→ **Passage provided**
+ + + + + + +

I learned something from art today

In the gym this morning, I watched Silvia Beck’s documentary “Michael Nyman – Composer in Progress“. This fascinating portrait not only distracted me from the fact that I was exhausting myself in monotonous exercise, but thrilled me so much that I jotted down some notes for this blog entry right after my workout. The documentary made me think about art and movies – and how they connect with the work and passion I put into Social Business (aka Enterprise 2.0).

Michal Nyman is a multifaceted artist: composer, conductor, pianist, author, music theorist, photographer and film maker. His name may not sound familiar, but probably some of his music does. He composed the compelling soundtrack for Oscar-winning masterpiece “The Piano” (the album became a bestseller in its own right) and for several films directed by Peter Greenaway (inlcuding Prospero’s Books which I like a lot).

I was very surprised to learn that Nyman wrote the music for “The Piano” without watching a single scene from the film. “I do not want to decorate a movie, but add something that could stand for its own”, says the composer . This view is supported by director Volker Schlöndorff who recounts that Nyman’s music for “The Ogre” makes some hidden aspects of the movie’s story perceivable (e. g. the main character’s hubris or the hidden dissent in the castle). Schlöndorff adds: “Michael Nyman is a great composer for a director, maybe not for the producer”.

So how does this connect to Social Business? In my job, I strive to conduct a mass movement, but I also need to cater for the director and the producer. A lot of blog posts and publications I recently saw on Social Business were geared towards the producers – the guys who provide the funding for our activities and want to see a solid return on investment. And don’t get me wrong: Social Business must deliver business value. However, as “raison d’être”, contributing to a company’s financial performance would not be enough.

Think of the movies: They are financed because the producers hope to make a profit. But they are made because the director, the screenwriter, the actors, the composer, etc. want to create something that is connected to an idea larger than itself and that touches people’s heart and soul. This may not be true for every movie you have ever watched, but certainly for those that you feel passionate about.

A few years ago, my husband and I met Glenn Cotter. He is a digital artist and has contributed visual effects to numerous movies – many of them blockbusters like “The last Samurai” or “The Avengers”. When we asked him about his work, he described how he made scenes shot in contemporary locations turn into something that looks like decades or centuries ago (at least that’s what he did in 2003). We could feel that this complex artwork is a labor of love, and that for him it’s not primarily about the economic performance of a movie, but more about the idea and the beauty of the piece of art he helps to create. His filmography shows that this approach does not keep the movies from becoming very successful.

+ + + + + + +

→ **Dataset records**
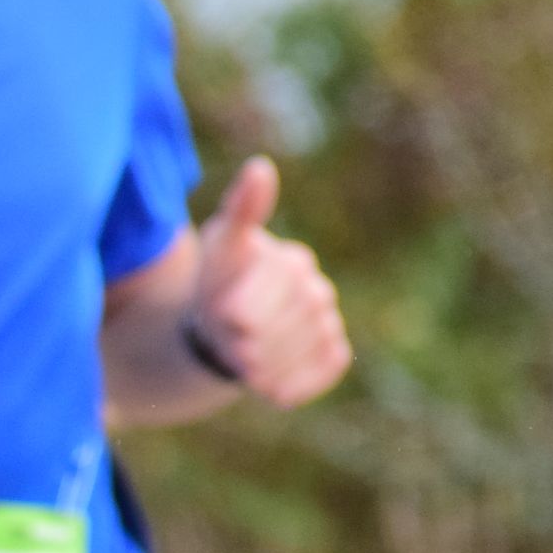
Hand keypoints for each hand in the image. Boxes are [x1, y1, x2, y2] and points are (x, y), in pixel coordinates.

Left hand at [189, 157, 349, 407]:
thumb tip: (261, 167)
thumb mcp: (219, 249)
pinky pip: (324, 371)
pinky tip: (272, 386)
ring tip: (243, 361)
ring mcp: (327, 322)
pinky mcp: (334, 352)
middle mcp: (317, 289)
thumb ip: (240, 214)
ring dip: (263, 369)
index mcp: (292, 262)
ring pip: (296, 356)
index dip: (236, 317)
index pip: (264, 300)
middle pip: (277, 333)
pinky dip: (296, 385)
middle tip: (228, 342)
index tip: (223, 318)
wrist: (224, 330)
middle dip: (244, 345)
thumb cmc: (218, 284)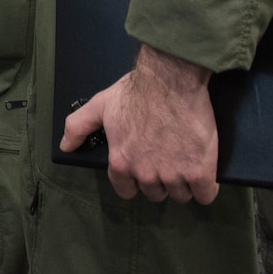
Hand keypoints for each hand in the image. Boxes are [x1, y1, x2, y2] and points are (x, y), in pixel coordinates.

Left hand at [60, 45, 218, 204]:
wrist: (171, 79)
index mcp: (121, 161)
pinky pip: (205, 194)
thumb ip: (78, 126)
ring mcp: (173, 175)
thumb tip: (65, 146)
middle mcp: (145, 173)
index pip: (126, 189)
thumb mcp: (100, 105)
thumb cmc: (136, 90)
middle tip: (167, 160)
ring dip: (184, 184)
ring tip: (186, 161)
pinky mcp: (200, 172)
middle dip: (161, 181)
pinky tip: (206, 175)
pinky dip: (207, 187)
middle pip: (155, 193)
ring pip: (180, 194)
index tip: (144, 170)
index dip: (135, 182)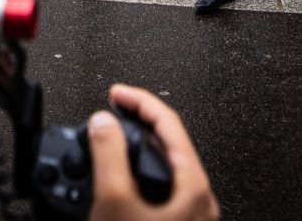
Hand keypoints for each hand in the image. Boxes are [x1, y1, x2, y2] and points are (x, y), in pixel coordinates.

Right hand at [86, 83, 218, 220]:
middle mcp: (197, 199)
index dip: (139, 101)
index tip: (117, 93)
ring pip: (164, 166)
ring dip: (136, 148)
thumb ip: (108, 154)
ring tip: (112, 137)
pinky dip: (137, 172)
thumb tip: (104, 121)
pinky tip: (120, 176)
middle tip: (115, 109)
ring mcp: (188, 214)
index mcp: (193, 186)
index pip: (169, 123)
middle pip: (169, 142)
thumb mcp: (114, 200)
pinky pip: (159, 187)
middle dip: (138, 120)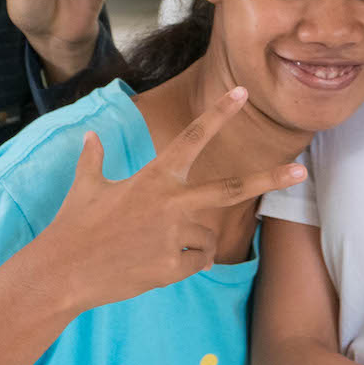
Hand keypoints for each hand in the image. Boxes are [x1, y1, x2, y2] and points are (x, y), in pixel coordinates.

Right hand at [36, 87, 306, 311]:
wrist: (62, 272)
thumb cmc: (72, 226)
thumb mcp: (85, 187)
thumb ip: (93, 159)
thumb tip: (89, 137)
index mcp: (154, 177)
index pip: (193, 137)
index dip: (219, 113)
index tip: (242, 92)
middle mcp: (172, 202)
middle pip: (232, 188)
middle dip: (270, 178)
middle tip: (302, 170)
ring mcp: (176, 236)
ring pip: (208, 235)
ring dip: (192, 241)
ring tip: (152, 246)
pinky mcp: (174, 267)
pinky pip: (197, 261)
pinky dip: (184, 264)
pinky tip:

+ + + + + + +

→ **Tasks for this exercise**
**A.** List every role that the blog entry about the Michael Nyman documentary assigns to Nyman as a multifaceted artist.
**B.** Set down the part of the blog entry that begins at the words "Michal Nyman is" and stops after the words "like a lot).".
The records are separate material and have no connection to the blog entry.

→ **Answers to each task**
**A.** composer, conductor, pianist, author, music theorist, photographer, film maker

**B.**
Michal Nyman is a multifaceted artist: composer, conductor, pianist, author, music theorist, photographer and film maker. His name may not sound familiar, but probably some of his music does. He composed the compelling soundtrack for Oscar-winning masterpiece “The Piano” (the album became a bestseller in its own right) and for several films directed by Peter Greenaway (inlcuding Prospero’s Books which I like a lot).